### Your instructions
Please return the listing below exactly, without any of its pictures.

Information given section start

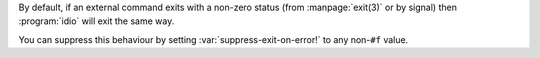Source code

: By default, if an external command exits with a non-zero status (from
:manpage:`exit(3)` or by signal) then :program:`idio` will exit the
same way.

You can suppress this behaviour by setting
:var:`suppress-exit-on-error!` to any non-``#f`` value.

Information given section end

### Answer to this task
Source code

: By default, if an external command exits with a non-zero status (from
:manpage:`exit(3)` or by signal) then :program:`idio` will exit the
same way.

You can suppress this behaviour by setting
:var:`suppress-exit-on-error!` to any non-``#f`` value.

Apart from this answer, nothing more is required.